▶ Your instructions: Report, as a single figure, how many lines in the records below include "абонента".

++++ Data to use

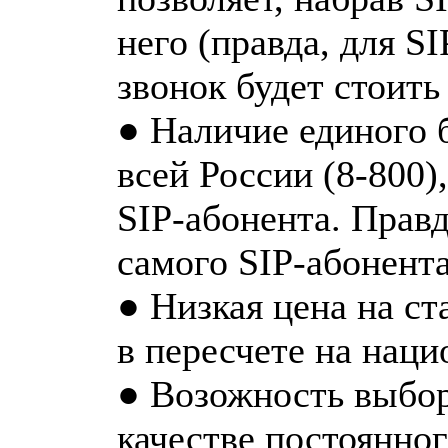
него (правда, для S
звонок будет стоить
● Наличие единого 
всей России (8-800)
SIP-абонента. Правд
самого SIP-абонента
● Низкая цена на с
в пересчете на наци
● Возожность выбор
качестве постоянно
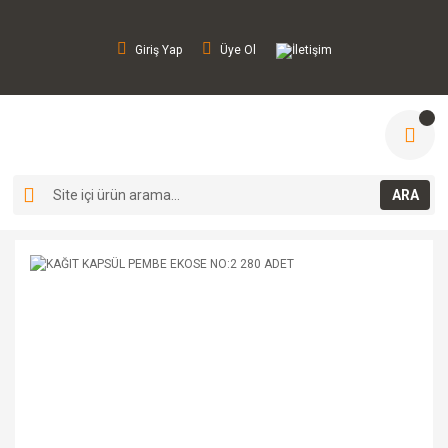
Giriş Yap
Üye Ol
İletişim
ARA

++++++++

▶ Output of the task: 2